Abstract
Protein misfolding underpins several neurodegenerative disorders including frontotemporal dementia (FTD). In
FTD the misfolding of several different RNA-binding proteins (RBPs) with prion-like domains, including TDP-43
and FUS, are implicated. Prion-like domains are intrinsically disordered, making these proteins highly
aggregation-prone.
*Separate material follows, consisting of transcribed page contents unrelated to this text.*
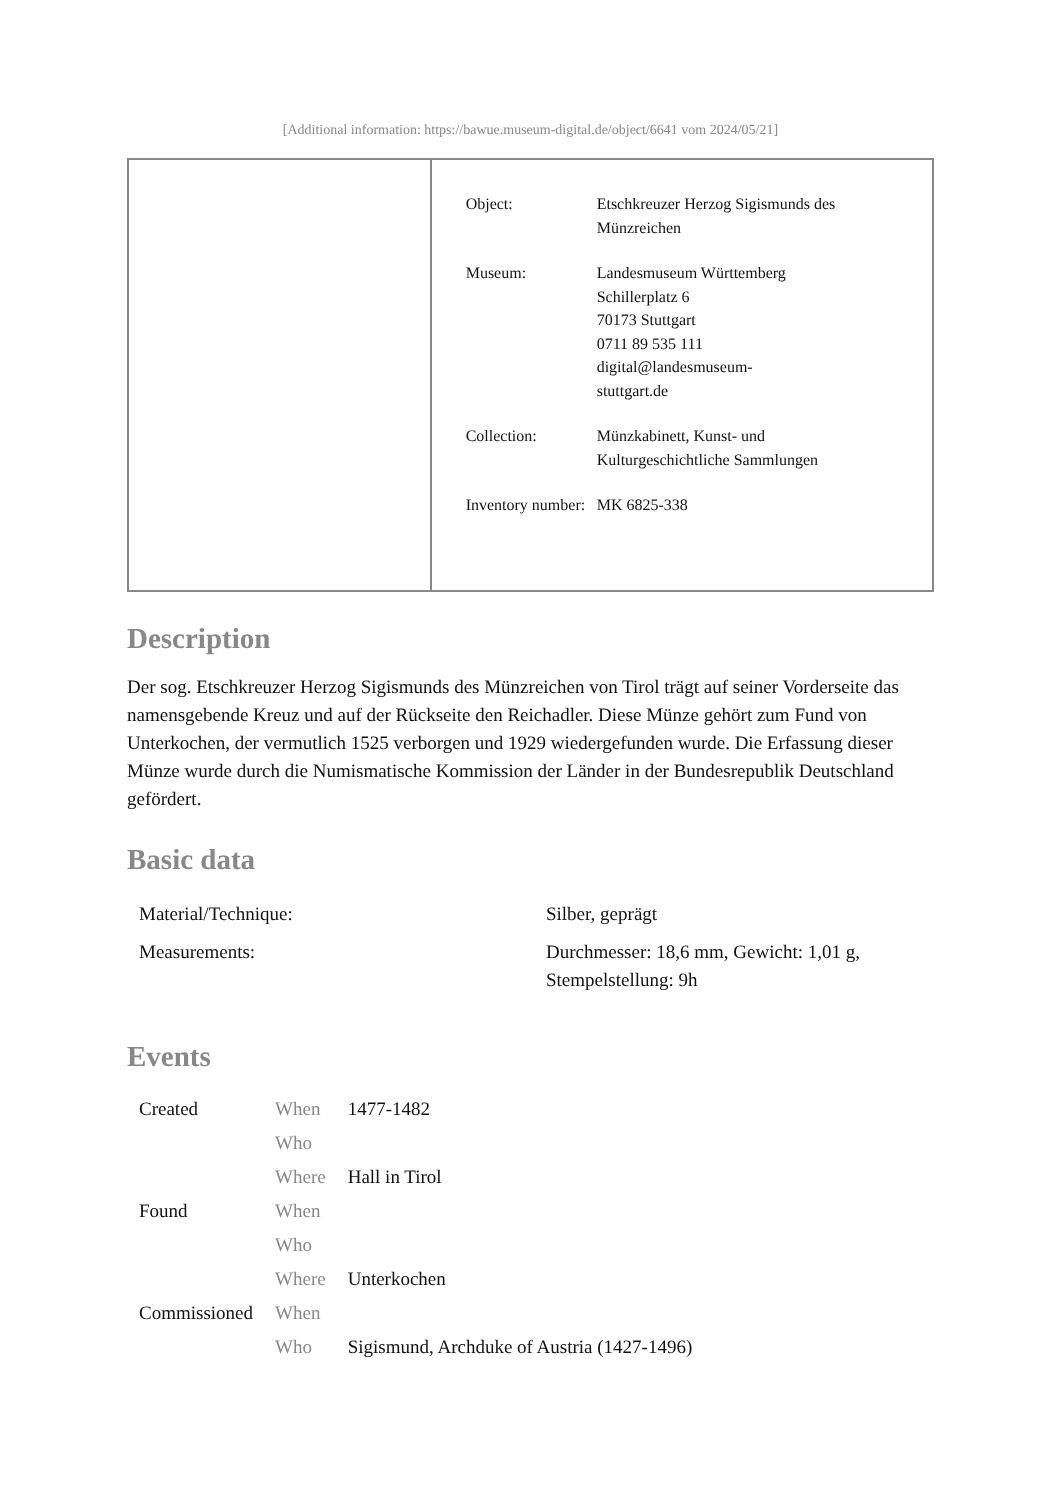[Additional information: https://bawue.museum-digital.de/object/6641 vom 2024/05/21]
| Object: | Etschkreuzer Herzog Sigismunds des Münzreichen |
| Museum: | Landesmuseum Württemberg Schillerplatz 6 70173 Stuttgart 0711 89 535 111 digital@landesmuseum- stuttgart.de |
| Collection: | Münzkabinett, Kunst- und Kulturgeschichtliche Sammlungen |
| Inventory number: | MK 6825-338 |
Description
Der sog. Etschkreuzer Herzog Sigismunds des Münzreichen von Tirol trägt auf seiner Vorderseite das namensgebende Kreuz und auf der Rückseite den Reichadler. Diese Münze gehört zum Fund von Unterkochen, der vermutlich 1525 verborgen und 1929 wiedergefunden wurde. Die Erfassung dieser Münze wurde durch die Numismatische Kommission der Länder in der Bundesrepublik Deutschland gefördert.
Basic data
| Material/Technique: | Silber, geprägt |
| Measurements: | Durchmesser: 18,6 mm, Gewicht: 1,01 g, Stempelstellung: 9h |
Events
| Created | When | 1477-1482 |
| | Who | |
| | Where | Hall in Tirol |
| Found | When | |
| | Who | |
| | Where | Unterkochen |
| Commissioned | When | |
| | Who | Sigismund, Archduke of Austria (1427-1496) |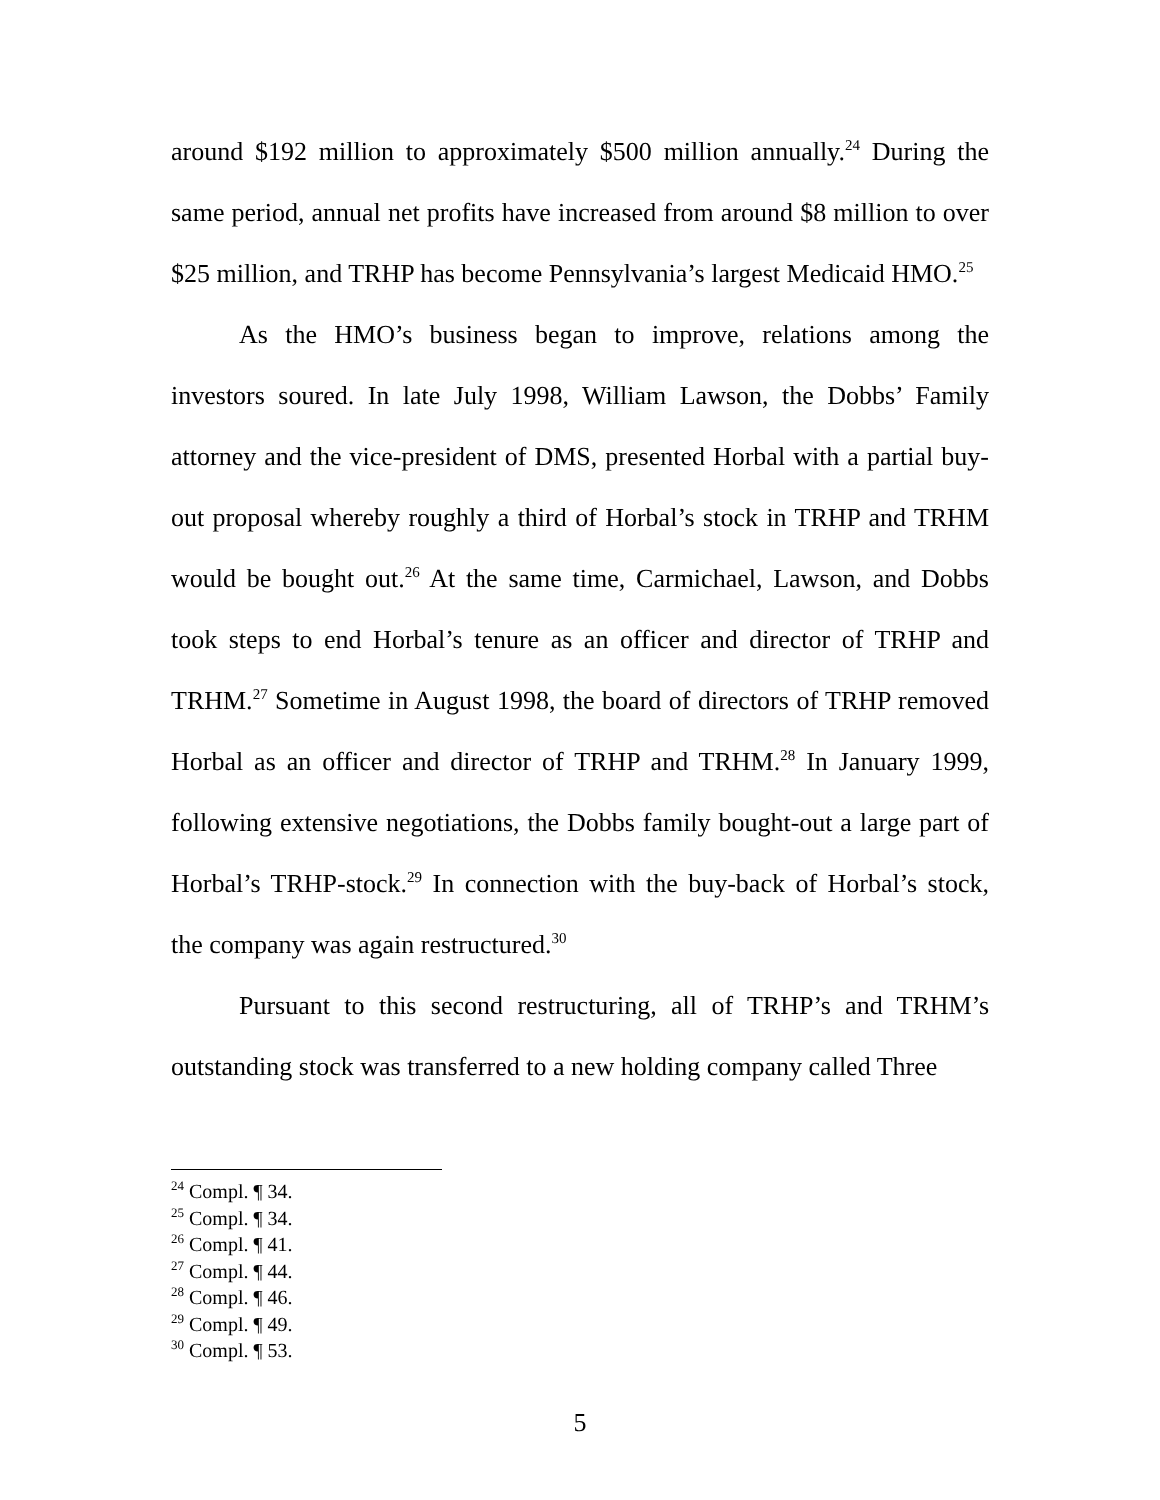around $192 million to approximately $500 million annually.<sup>24</sup> During the same period, annual net profits have increased from around $8 million to over $25 million, and TRHP has become Pennsylvania’s largest Medicaid HMO.<sup>25</sup>
As the HMO’s business began to improve, relations among the investors soured. In late July 1998, William Lawson, the Dobbs’ Family attorney and the vice-president of DMS, presented Horbal with a partial buy-out proposal whereby roughly a third of Horbal’s stock in TRHP and TRHM would be bought out.<sup>26</sup> At the same time, Carmichael, Lawson, and Dobbs took steps to end Horbal’s tenure as an officer and director of TRHP and TRHM.<sup>27</sup> Sometime in August 1998, the board of directors of TRHP removed Horbal as an officer and director of TRHP and TRHM.<sup>28</sup> In January 1999, following extensive negotiations, the Dobbs family bought-out a large part of Horbal’s TRHP-stock.<sup>29</sup> In connection with the buy-back of Horbal’s stock, the company was again restructured.<sup>30</sup>
Pursuant to this second restructuring, all of TRHP’s and TRHM’s outstanding stock was transferred to a new holding company called Three
<sup>24</sup> Compl. ¶ 34.
<sup>25</sup> Compl. ¶ 34.
<sup>26</sup> Compl. ¶ 41.
<sup>27</sup> Compl. ¶ 44.
<sup>28</sup> Compl. ¶ 46.
<sup>29</sup> Compl. ¶ 49.
<sup>30</sup> Compl. ¶ 53.
5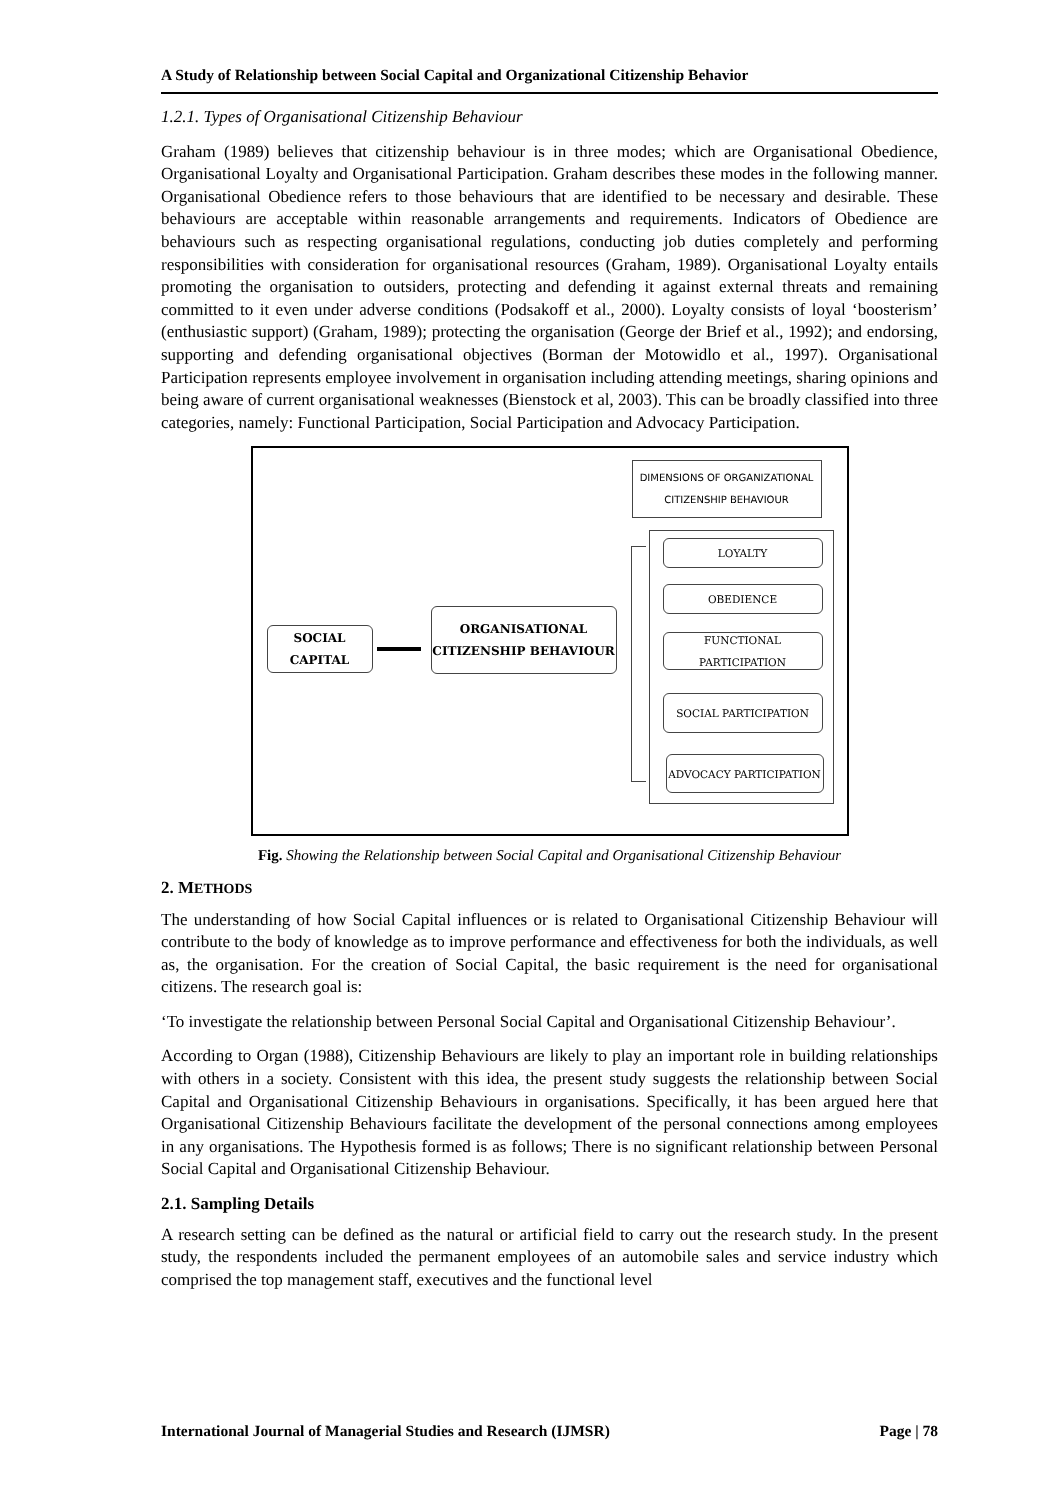A Study of Relationship between Social Capital and Organizational Citizenship Behavior
1.2.1. Types of Organisational Citizenship Behaviour
Graham (1989) believes that citizenship behaviour is in three modes; which are Organisational Obedience, Organisational Loyalty and Organisational Participation. Graham describes these modes in the following manner. Organisational Obedience refers to those behaviours that are identified to be necessary and desirable. These behaviours are acceptable within reasonable arrangements and requirements. Indicators of Obedience are behaviours such as respecting organisational regulations, conducting job duties completely and performing responsibilities with consideration for organisational resources (Graham, 1989). Organisational Loyalty entails promoting the organisation to outsiders, protecting and defending it against external threats and remaining committed to it even under adverse conditions (Podsakoff et al., 2000). Loyalty consists of loyal ‘boosterism’ (enthusiastic support) (Graham, 1989); protecting the organisation (George der Brief et al., 1992); and endorsing, supporting and defending organisational objectives (Borman der Motowidlo et al., 1997). Organisational Participation represents employee involvement in organisation including attending meetings, sharing opinions and being aware of current organisational weaknesses (Bienstock et al, 2003). This can be broadly classified into three categories, namely: Functional Participation, Social Participation and Advocacy Participation.
DIMENSIONS OF ORGANIZATIONAL CITIZENSHIP BEHAVIOUR
LOYALTY
OBEDIENCE
FUNCTIONAL PARTICIPATION
SOCIAL PARTICIPATION
ADVOCACY PARTICIPATION
SOCIAL CAPITAL
ORGANISATIONAL CITIZENSHIP BEHAVIOUR
Fig. Showing the Relationship between Social Capital and Organisational Citizenship Behaviour
2. METHODS
The understanding of how Social Capital influences or is related to Organisational Citizenship Behaviour will contribute to the body of knowledge as to improve performance and effectiveness for both the individuals, as well as, the organisation. For the creation of Social Capital, the basic requirement is the need for organisational citizens. The research goal is:
‘To investigate the relationship between Personal Social Capital and Organisational Citizenship Behaviour’.
According to Organ (1988), Citizenship Behaviours are likely to play an important role in building relationships with others in a society. Consistent with this idea, the present study suggests the relationship between Social Capital and Organisational Citizenship Behaviours in organisations. Specifically, it has been argued here that Organisational Citizenship Behaviours facilitate the development of the personal connections among employees in any organisations. The Hypothesis formed is as follows; There is no significant relationship between Personal Social Capital and Organisational Citizenship Behaviour.
2.1. Sampling Details
A research setting can be defined as the natural or artificial field to carry out the research study. In the present study, the respondents included the permanent employees of an automobile sales and service industry which comprised the top management staff, executives and the functional level
International Journal of Managerial Studies and Research (IJMSR) Page | 78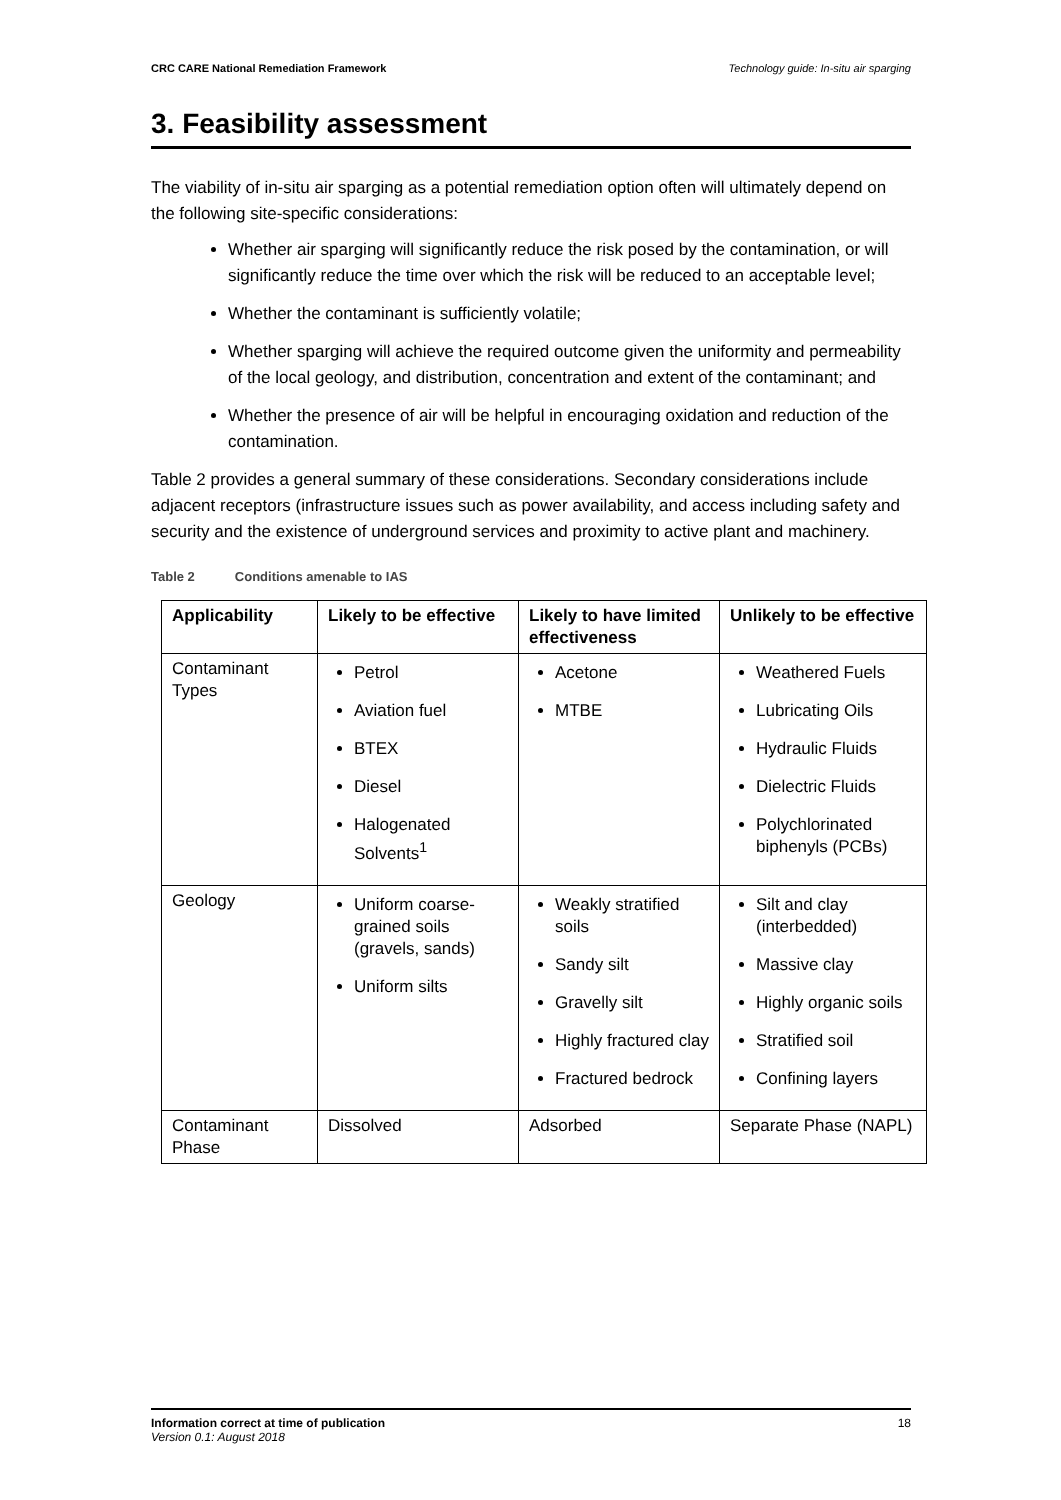CRC CARE National Remediation Framework Technology guide: In-situ air sparging
3. Feasibility assessment
The viability of in-situ air sparging as a potential remediation option often will ultimately depend on the following site-specific considerations:
Whether air sparging will significantly reduce the risk posed by the contamination, or will significantly reduce the time over which the risk will be reduced to an acceptable level;
Whether the contaminant is sufficiently volatile;
Whether sparging will achieve the required outcome given the uniformity and permeability of the local geology, and distribution, concentration and extent of the contaminant; and
Whether the presence of air will be helpful in encouraging oxidation and reduction of the contamination.
Table 2 provides a general summary of these considerations. Secondary considerations include adjacent receptors (infrastructure issues such as power availability, and access including safety and security and the existence of underground services and proximity to active plant and machinery.
Table 2 Conditions amenable to IAS
| Applicability | Likely to be effective | Likely to have limited effectiveness | Unlikely to be effective |
| --- | --- | --- | --- |
| Contaminant Types | Petrol Aviation fuel BTEX Diesel Halogenated Solvents<sup>1</sup> | Acetone MTBE | Weathered Fuels Lubricating Oils Hydraulic Fluids Dielectric Fluids Polychlorinated biphenyls (PCBs) |
| Geology | Uniform coarse-grained soils (gravels, sands) Uniform silts | Weakly stratified soils Sandy silt Gravelly silt Highly fractured clay Fractured bedrock | Silt and clay (interbedded) Massive clay Highly organic soils Stratified soil Confining layers |
| Contaminant Phase | Dissolved | Adsorbed | Separate Phase (NAPL) |
Information correct at time of publication
Version 0.1: August 2018
18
RBPs are also known to undergo liquid-liquid phase separation (LLPS). LLPS is a
physiological response that allows sequestration and protection of essential cellular components, and for RBPs,
RNA is a key modulator of this process. However, the localized concentration of proteins can be quite high upon
LLPS, further increasing aggregation propensity. Indeed, pathological inclusions of TDP-43 are found in over
half of FTD patients. Further, many other proteins are known to co-aggregate with TDP-43, and synergistic
corruption of protein homeostasis may underpin FTD. Recently Matrin-3 (MATR3) aggregation was implicated
in FTD, and MATR3 has several key similarities and differences as compared to TDP-43 and FUS. However,
MATR3 remains poorly understood, and conflicting results have been reported in different studies. We therefore
aim to leverage our unique skillset to delineate the properties of MATR3 with respect to LLPS, RNA binding, and
interactions with other FTD-linked proteins. Understanding these mechanisms will provide fundamental
knowledge to inform new therapeutic development, particularly for new RNA therapeutics that might restore
physiological LLPS. We hypothesize that corrupted binding of MATR3 to RNA and other FTD-linked proteins can
synergize, driving FTD pathogenesis. In this proposal, we will investigate the specific mechanisms by which
MATR3 undergoes LLPS and how its LLPS is perturbed in FTD. Further, we will investigate the specific
mechanism by which LLPS leads to quality control malfunction in cells. We will also investigate how interactions
of MATR3 with RNA and other FTD-associated proteins synergize in FTD. To test these ideas, my lab has
developed a genetically tractable yeast system to probe the drivers of MATR3 toxicity and aberrant LLPS. We
have also pioneered purification of full-length MATR3, which will allow us to reconstitute its putative interactions
with RNA and other FTD-associated RBPs. Key findings will be validated in mammalian cells. In sum, we will
meet the following aims: 1) Define the molecular determinants of Matrin-3 liquid-liquid phase separation, and
how liquid-liquid phase separation is perturbed in ALS/FTD and 2) Elucidate the interactions of Matrin-3 with
RNA and other ALS/FTD-associated proteins. Successful completion of this project will provide us with new
fundamental knowledge of the factors modulating MATR3 LLPS, how MATR3 LLPS is corrupted in FTD, and
how LLPS might be therapeutically modulated.